**演習用文章:**
↓↓↓

予約を使用するジョブが遅延するか、阻止される可能性がある
Compute Engine の予約を消費するジョブを作成して実行しようとすると、Batch によってジョブが誤って遅延したり、実行されなくなったりすることがあります。具体的には、Batch では、リソースの割り当てが未使用の予約で使用されている場合でも、プロジェクトに十分な Compute Engine リソースの割り当てが必要です。
問題の回避策
ジョブのこの問題を回避するには、goog-batch-skip-quota-check という名前ラベル と 値 true をジョブレベル labels フィールドに追加します。このラベルを指定すると、Batch はジョブの作成を試みる前に、プロジェクトのリソース割り当ての検証をスキップします。
たとえば、予約を消費できる基本スクリプト ジョブでこの問題を回避または解決するには、次の JSON 構成でジョブを作成して実行します。
{
  "taskGroups": [
    {
      "taskSpec": {
        "runnables": [
          {
            "script": {
              "text": "echo Hello world from task ${BATCH_TASK_INDEX}"
            }
          }
        ]
      },
      "taskCount": 3
    }
  ],
  "allocationPolicy": {
    "instances": [
      {
        VM_RESOURCES
      }
    ],
  },
  "labels": {
    "goog-batch-skip-quota-check": "true"
  },
  "logsPolicy": {
    "destination": "CLOUD_LOGGING"
  }
}
VM_RESOURCES は、ジョブで消費する予約と一致する VM リソースに置き換えます。
詳細については、予約済み VM を消費できるジョブを作成して実行するとジョブのカスタムラベルを定義するをご覧ください。
事象を特定する
この問題を示す特定のエラー メッセージはありません。代わりに、この問題は次のような状況で発生する可能性があります。
- 割り当てがあるすべてのリソースをプロジェクトで予約している場合、この問題により、ジョブでそれらのリソースを指定できなくなります。 - たとえば、プロジェクトに次のものがあるとします。 - H100 GPU の最大割り当てが 16。
- 2 つの a3-highgpu-8gVM の未使用の単一プロジェクト予約。合計 16 個の H100 GPU が予約されます。
 - このシナリオでは、この問題により、予約済みの H100 GPU を消費するように正しく構成されているジョブをプロジェクトでスケジュールして実行することが妨げられます。

↑↑↑

**提供資料:**
↓↓↓

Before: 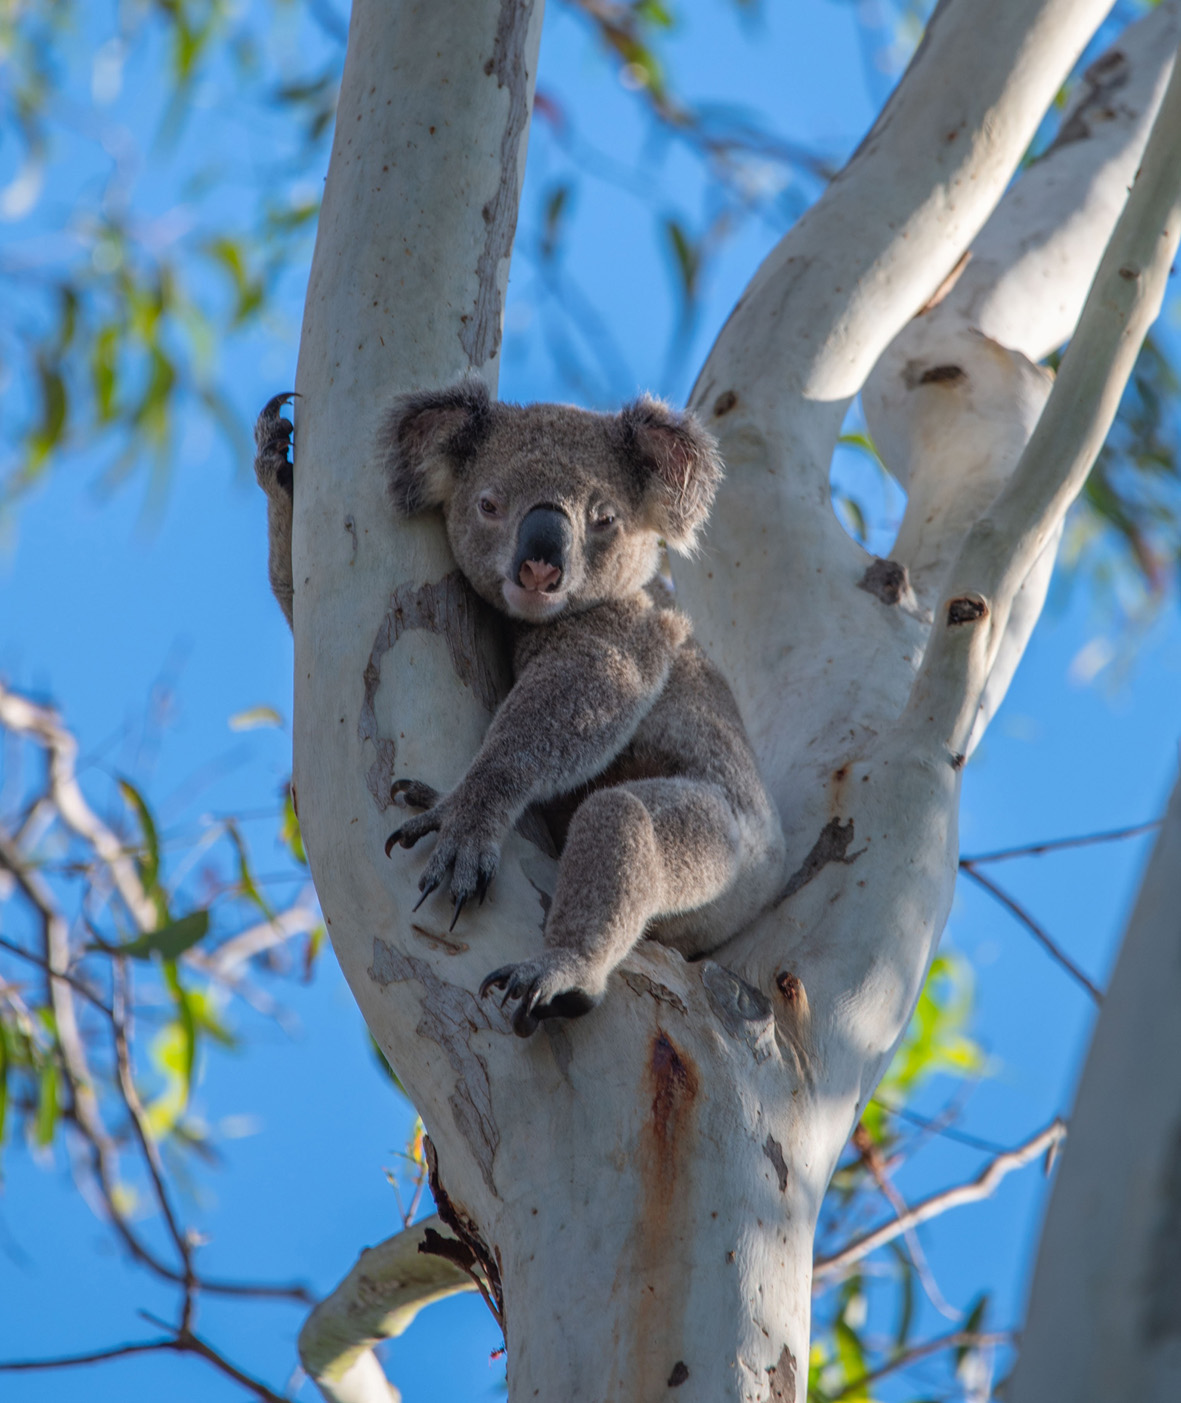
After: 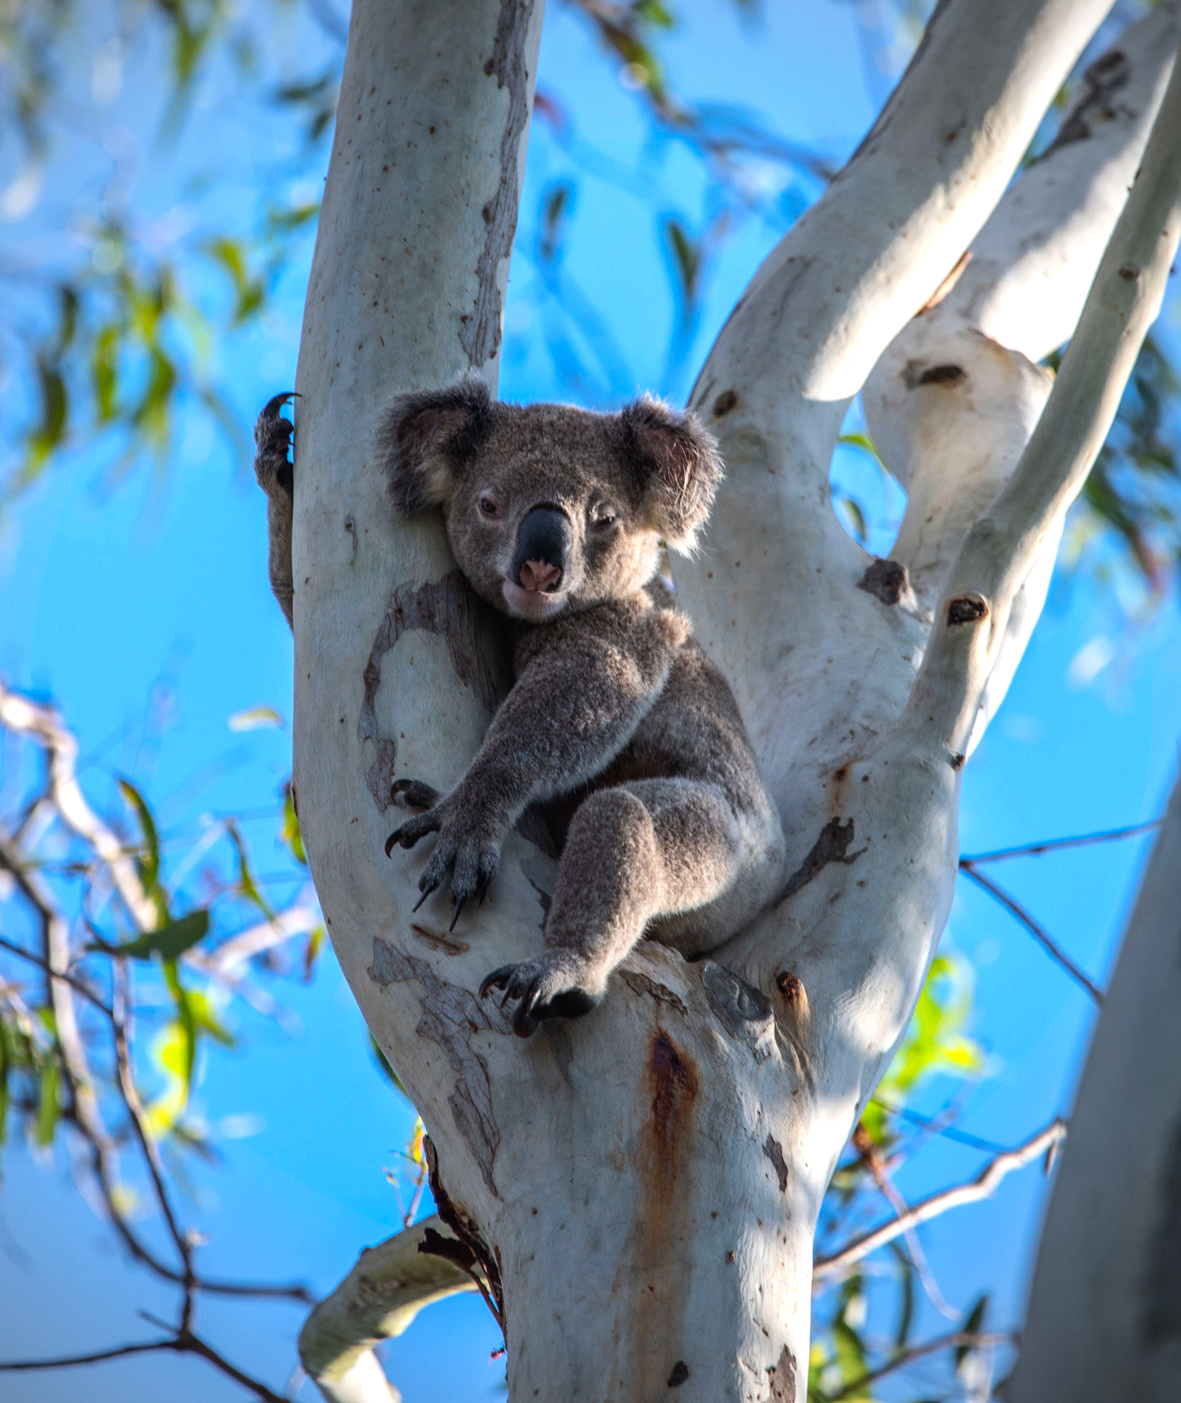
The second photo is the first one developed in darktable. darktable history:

↑↑↑

**課題一覧:**
1 - Batch ジョブと予約に関する文章について、次の (a)〜(c) がそれぞれ文章の内容と一致するかを「はい」または「いいえ」で答え、判断の根拠となる文章中の語句をそのまま引用してください。(a) この問題が起きると、Batch はそれを示す特定のエラー メッセージを表示する。(b) goog-batch-skip-quota-check ラベルを指定すると、Batch はジョブの作成を試みる前にプロジェクトのリソース割り当ての検証をスキップする。(c) 回避策のラベルは、ジョブレベルの labels フィールドに追加する。
2 - Batch ジョブと予約に関する文章によると、予約を消費するジョブが Batch によって遅延したり、実行されなくなったりすることがあるのはなぜですか。1〜3 文で説明してください。
3 - Batch ジョブと予約に関する文章を、最後の文の後から書き継いでください。
上記の資料は、この課題では使用しません。

**解答一覧:**
1 -
(a) いいえ。「この問題を示す特定のエラー メッセージはありません。」
(b) はい。「このラベルを指定すると、Batch はジョブの作成を試みる前に、プロジェクトのリソース割り当ての検証をスキップします。」
(c) はい。「goog-batch-skip-quota-check という名前ラベル と 値 true をジョブレベル labels フィールドに追加します。」

2 - Batch では、リソースの割り当てが未使用の予約で使用されている場合でも、プロジェクトに十分な Compute Engine リソースの割り当てが必要とされるためです。

3 -
- 割り当てがある一部のリソースをプロジェクトで予約している場合、この問題により、それらのリソースを指定するジョブが妨げられたり、遅延したりする可能性があります。 - たとえば、プロジェクトに次のものがあるとします。 - H100 GPU の最大割り当てが 16。
- 1 つの a3-highgpu-8gVM の未使用の単一プロジェクト予約。合計 8 個の H100 GPU を予約します。
- 予約を消費しないように構成され、削除されて再作成されることがある a3-highgpu-8gVM。(この VM は、8 個の未予約の H100 GPU を使用します(存在する場合))。
 - このシナリオでは、この問題により、 - a3-highgpu-8gVM が存在しない場合に、予約済みの H100 GPU のいずれかを消費するように正しく構成されているジョブをプロジェクトでスケジュールして開始することのみが可能になります。
古いカーネルの Compute Engine(またはカスタム)VM OS イメージを指定すると、ジョブが失敗する可能性がある
カーネルのバージョンが最新でない Compute Engine VM OS イメージを指定すると、ジョブが失敗する可能性があります。この問題は、Compute Engine VM OS イメージをベースにしたカスタム イメージにも影響します。この問題を引き起こす Compute Engine の公開イメージは簡単に特定できず、いつでも変更される可能性があります。
この問題を示す特定のエラー メッセージはありません。このため、予期せず失敗したジョブで、Compute Engine VM OS イメージまたは同様のカスタム イメージが指定されている場合は、この問題を検討してください。
この問題を回避または解決する手順は、以下のとおりです。
- 可能であれば、この問題の影響を受けない Batch イメージまたは Batch イメージをベースにしたカスタム イメージを使用してください。
- Batch イメージを使用できない場合は、目的の Compute Engine イメージの最新バージョンを試してください。一般的に、新しいバージョンの Compute Engine イメージは、古いバージョンではなく最新バージョンのカーネルを使用している可能性が高くなります。
- 特定のイメージの最新バージョンが動作しない場合は、別の OS を試すか、カスタム イメージを作成する必要があるかもしれません。たとえば、最新バージョンの Debian 11 が機能しない場合は、Debian 11 が動作し、最新のカーネル バージョンを使用するように更新した Compute Engine VM からカスタム イメージを作成してみてください。
この問題は、VM OS イメージのカーネル バージョンが古く、VM が再起動することが原因で発生します。ジョブで Batch からのものでも Batch イメージをベースにしたものでもない VM OS イメージが指定されている場合、Batch は起動後に必要なパッケージをジョブの VM にインストールします。必要なパッケージはジョブによって異なり、時間とともに変化する可能性があります。また、VM OS イメージに最新のカーネル バージョンを指定する必要があります。この問題は、カーネル バージョンの更新時に VM の再起動が必要になり、パッケージのインストールとジョブが失敗する場合に発生します。
VM OS イメージの詳細については、ジョブの VM OS 環境の概要をご覧ください。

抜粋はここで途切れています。